Veteran singer-songwriter-actor Steve Earle and veteran actor-director Steve Buscemi are two individuals who would appear to have recognized one another for ages. Their work, whether or not it’s Earle’s huge catalog of songs (“Copperhead Road,” “Guitar Town”) and performing roles (“The Wire,” “Treme,” “Leaves of Grass”), or Buscemi’s formidable historical past of performing and directing (“Fargo,” “Reservoir Dogs,” “The Big Lebowski,” “The Sopranos,” “Boardwalk Empire”), shares a sure humanity, sensitivity and sensibilities.
But the 2 truly met for the primary time earlier this yr, after Buscemi was steered as a director for a brand new video for Earle’s 2007 tune “City of Immigrants,” from his New York-themed album “Washington Square Serenade.” The video is a heartfelt, full of life celebration of the polyglot melting pot that New York Metropolis has at all times been, created by two longtime residents.
Earle and Buscemi, along with a small solid of extras and technicians, had been collectively within the East Village one sunny spring afternoon in April to shoot footage for the clip, which options folks from town’s numerous ethnic teams, together with photographs of Earle strolling the streets and singing the in a number of completely different neighborhoods — additionally together with Jackson Heights in Queens, which the singer describes as “easily the most diverse neighborhood in the country” — and performing a live performance on the Gramercy Theater.
“I don’t need to go travelin’/ Open my door and the world walks in
“Livin’ in a city that never sleeps / My heart keepin’ time to a thousand beats
“Singin’ in languages I don’t speak
“Livin’ in a city of immigrants”
Whereas the tune was written round a yr after Texas-born Earle first moved to town, and it might have been topical at just about any level up to now 4 centuries, its message is exceptionally resonant now. The inspiration for the video got here final fall.
“I was walking through Chinatown on my way to drop my son off at school that morning last fall when ICE came into those court buildings downtown,” Earle, seated at Lucinda Williams’ bar within the East Village, recollects. “Activists got wind of it, and all these people in the neighborhood just kept blocking ICE out, blocking them out, until they finally gave up,” he says.
“The idea came about because [New York City Mayor Zohran] Mamdani basically said the words of this song in his [inauguration] speech: ‘New York will always be a city of immigrants.’ And I just thought, I need to try to get this song back out there.”
Additional inspiration got here just a few weeks later. “I was texting with Bruce [Springsteen], who joined Tom Morello onstage at First Avenue in Minneapolis when all that shit was going down with ICE there [in January],” he recollects. “So to a certain extent, I was shamed into it by Bruce and Morello,” he laughs. “Bruce released ‘Streets of Minneapolis,’ Tom Morello went to Minneapolis and Bruce showed up there, and I’m home in New York, like, ‘Get off your ass, Earle!’”
He initially requested his pal Ethan Hawke to direct, who was however deep within the Oscar marketing campaign for the Lorenz Hart biographical movie “Blue Moon,” after which went straight into filming a collection (he and Earle are collaborating on a unique undertaking, “I think out of guilt because he couldn’t direct the video,” Earle laughs).
Whereas neither Steve is completely clear on how they had been first related for “City of Immigrants” video, the preliminary contact took place by way of a unique pal, actor Bobby Cannavale, who starred in “Blue Moon” with Hawke and in “Boardwalk Empire” with Buscemi.
“I’m not sure exactly how it happened,” Buscemi laughs, “except that I got a text from Bobby, who knows Steve and I think knows Steve’s manager. He said, ‘They’re looking for a director for this video — I don’t know why, but I think you’d be good for it.’”

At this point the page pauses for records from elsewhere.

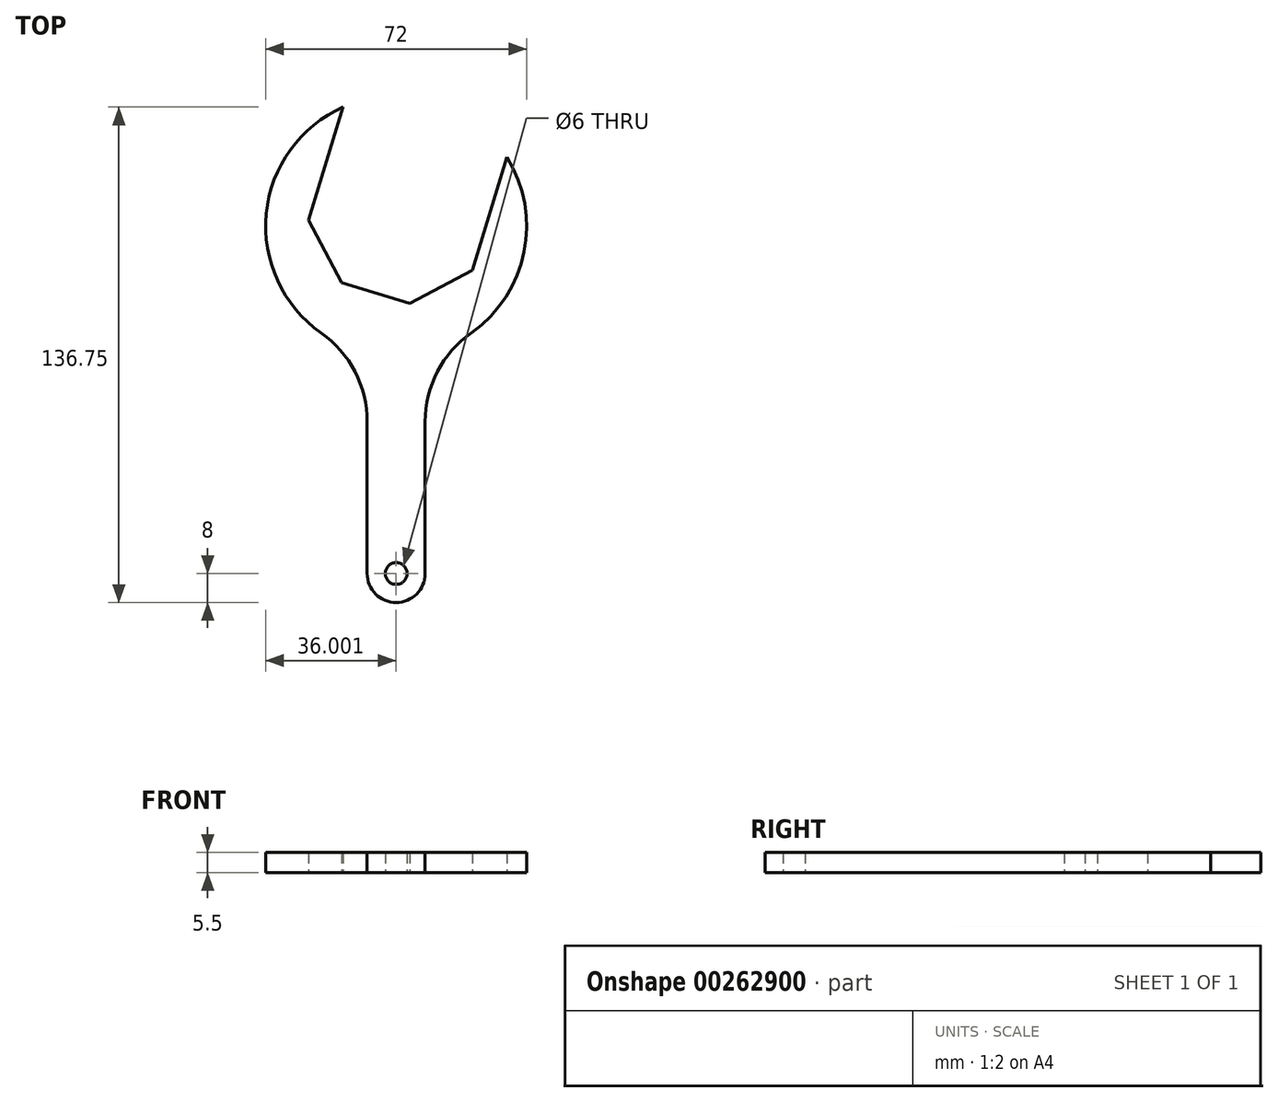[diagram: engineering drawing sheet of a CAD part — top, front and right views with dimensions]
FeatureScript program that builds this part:
annotation { "Feature Type Name" : "Feature", "Feature Type Description" : "" }
export const myFeature = defineFeature(function(context is Context, id is Id, definition is map)
    precondition{}
    {
        {
            var Q0;
            Q0=qCreatedBy(makeId("Top.planeOp"),FACE);
            var sketch = newSketch(context, id + "F0", { "sketchPlane" : qUnion([Q0])});
            skArc(sketch, "E0", {"start": v(-9.27, -100) * mm, "mid": v(-1.27, -108) * mm, "end": v(6.73, -100) * mm});
            skLineSegment(sketch, "E1.trimOffspring", {"start": v(6.73, -58.11) * mm, "end": v(6.73, -100) * mm});
            skLineSegment(sketch, "E2.trimOffspring", {"start": v(-9.27, -58.11) * mm, "end": v(-9.27, -100) * mm});
            skCircle(sketch, "E3", {"center": v(-1.27, -100) * mm, "radius": 3 * mm});
            skArc(sketch, "E4", {"start": v(19.46, -33.59) * mm, "mid": v(34.02, -11.27) * mm, "end": v(29.25, 14.95) * mm});
            skArc(sketch, "E5", {"start": v(-9.27, -39.25) * mm, "mid": v(-1.27, -40.15) * mm, "end": v(6.73, -39.25) * mm, "construction": true});
            skLineSegment(sketch, "E6", {"start": v(-1.27, -4.15) * mm, "end": v(-1.27, -100) * mm, "construction": true});
            skLineSegment(sketch, "E7", {"start": v(-15.5, 28.92) * mm, "end": v(-15.5, 28.92) * mm});
            skArc(sketch, "E8", {"start": v(-15.89, 28.75) * mm, "mid": v(-37.1, -0.64) * mm, "end": v(-22, -33.59) * mm});
            skArc(sketch, "E9", {"start": v(29.25, 14.95) * mm, "mid": v(9.26, 30.28) * mm, "end": v(-15.89, 28.75) * mm, "construction": true});
            skPoint(sketch, "E10.visualSharp", {"position": v(6.73, -39.25) * mm});
            skArc(sketch, "E10.filletArc", {"start": v(19.46, -33.59) * mm, "mid": v(10.1, -44.3) * mm, "end": v(6.73, -58.11) * mm});
            skPoint(sketch, "E11.visualSharp", {"position": v(-9.27, -39.25) * mm});
            skArc(sketch, "E11.filletArc", {"start": v(-9.27, -58.11) * mm, "mid": v(-12.64, -44.3) * mm, "end": v(-22, -33.59) * mm});
            skCircle(sketch, "E12.cCircle", {"center": v(0, 0) * mm, "radius": 23.6 * mm, "construction": true});
            skLineSegment(sketch, "E12.0", {"start": v(16.25, 19.71) * mm, "end": v(25.43, 2.45) * mm, "construction": true});
            skLineSegment(sketch, "E12.1", {"start": v(29.25, 14.95) * mm, "end": v(19.71, -16.25) * mm});
            skLineSegment(sketch, "E12.2", {"start": v(19.71, -16.25) * mm, "end": v(2.45, -25.43) * mm});
            skLineSegment(sketch, "E12.3", {"start": v(2.45, -25.43) * mm, "end": v(-16.25, -19.71) * mm});
            skLineSegment(sketch, "E12.4", {"start": v(-16.25, -19.71) * mm, "end": v(-25.43, -2.45) * mm});
            skLineSegment(sketch, "E12.5", {"start": v(-25.43, -2.45) * mm, "end": v(-15.89, 28.75) * mm});
            skLineSegment(sketch, "E12.6", {"start": v(-19.71, 16.25) * mm, "end": v(-2.45, 25.43) * mm, "construction": true});
            skLineSegment(sketch, "E12.7", {"start": v(-2.45, 25.43) * mm, "end": v(16.25, 19.71) * mm, "construction": true});
            skPoint(sketch, "E12.0.midPoint", {"position": v(20.84, 11.08) * mm});
            skLineSegment(sketch, "E13", {"start": v(0, 0) * mm, "end": v(-6.9, -22.57) * mm, "construction": true});
            skSolve(sketch);
        }
        {
            var Q0;
            Q0=qSketchRegion(id+"F0",true);
            extrude(context, id + "F1", {"entities" : qUnion([Q0]), "depth" : 5.5 * mm});
        }
    });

The Steves and supervisor Danny Goldberg received on a Zoom the subsequent night time, shared some concepts, and Buscemi mentioned, “OK, if it’s more of a documentary-style, guerrilla-style shoot, yeah, I can do that.”
And that’s precisely the temper of the video, a set of photos of town that can be acquainted to almost anybody who lives right here: dozens of photographs of individuals from each stroll of life, all throughout town, working, taking part in, smiling, and marching in parades and, after all, a pro-immigration demonstration earlier this yr.
“It’s his love letter to New York,” Buscemi says. “However to listen to it now, with mass deportations and ICE — I believe the which means is much more potent. And I believe it is a time the place folks must help one another and to talk out, converse up and do what we will.
“I think anybody can appreciate that song,” he concludes. “It doesn’t even need to be political. It’s just human.”